New strains of the coronavirus and an uneven global vaccine campaign are the biggest risks to market stability, according to financial advisers.
A survey by Quilter found for 46 per cent of advisers the two issues around Covid-19 were their biggest concern regarding market stability, with 26 per cent saying the biggest threat was economic growth failing to materialise after the end of lockdowns.
Of the 117 advisers surveyed last Thursday (May 20) 10 per cent highlighted the country’s debt burden as the biggest risk to market stability, with the same number flagging a policy error by the central bank.
Just 8 per cent pointed to the bursting of the tech bubble as their main concern.
Paul Craig, portfolio manager of the Quilter Investors Cirilium range, said: “It is interesting to see that financial advisers are most concerned with new variants and an uneven global vaccine rollout knocking markets off course, although these are ultimately two separate threats.

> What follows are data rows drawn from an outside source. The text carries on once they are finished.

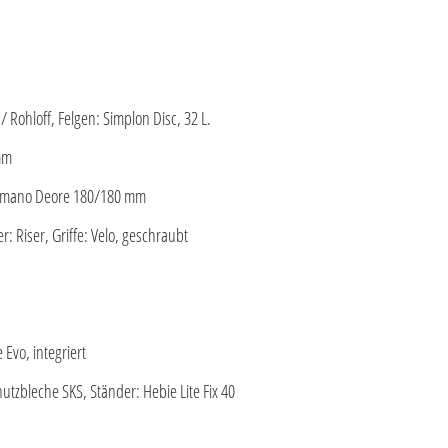
Rohloff, Felgen: Simplon Disc, 32 L.
mm
imano Deore 180/180 mm
r: Riser, Griffe: Velo, geschraubt
Evo, integriert
utzbleche SKS, Ständer: Hebie Lite Fix 40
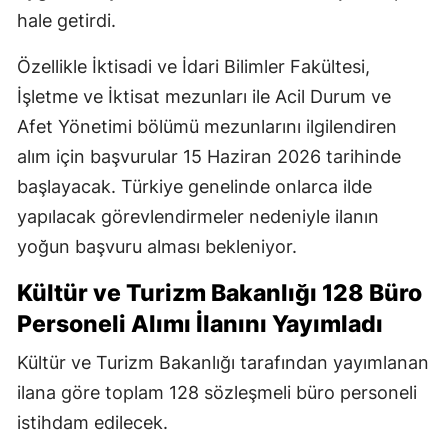
hale getirdi.
Özellikle İktisadi ve İdari Bilimler Fakültesi,
İşletme ve İktisat mezunları ile Acil Durum ve
Afet Yönetimi bölümü mezunlarını ilgilendiren
alım için başvurular 15 Haziran 2026 tarihinde
başlayacak. Türkiye genelinde onlarca ilde
yapılacak görevlendirmeler nedeniyle ilanın
yoğun başvuru alması bekleniyor.
Kültür ve Turizm Bakanlığı 128 Büro
Personeli Alımı İlanını Yayımladı
Kültür ve Turizm Bakanlığı tarafından yayımlanan
ilana göre toplam 128 sözleşmeli büro personeli
istihdam edilecek.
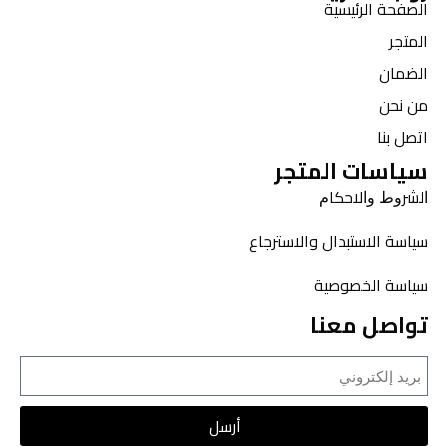
الصفحة الرئيسية
المتجر
الضمان
من نحن
اتصل بنا
سياسات المتجر
ﺍﻟﺸﺮﻭﻁ ﻭﺍﻻﺣﻜﺎﻡ
سياسة الاستبدال والاسترجاع
سياسة الخصوصية
تواصل معنا
أرسل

"So much is unknown about the new strains of Covid, so it is understandable if fears of another economic lockdown persist just as things begin to look up.
“Should the vaccine rollout break down, or the variants manage to mutate to fight back against it, then the economic picture will no longer look so positive.
“For advisers, it is clear diversification is more important than ever given this dual threat, and the existence of a number of risks out there just now. A focus on quality companies will see portfolios weather any storm that does come, while also benefiting in the post-pandemic economic environment.”
For Darius McDermott, managing director of Chelsea Financial Services, new bad Covid news was also the number one concern.
“Clearly Covid is still the obvious market hangover, but slightly perversely in the second and third waves we didn't really see any market volatility," he said.
“Inflation is also worth monitoring - a healthy bit of inflation is fine but if it were to get much further than 5-6 per cent and we started to see wage inflation across the globe, that would be a problem."
He added: “From an investment point of view, I wouldn’t be advocating selling equities or putting 30 per cent in cash because people did that last year and it was wrong. The gentle upward market trend could continue for years.
“[But I would advise] having some sensible diversification, being balanced and maybe keeping a little bit of cash in case of some drawdown in markets.”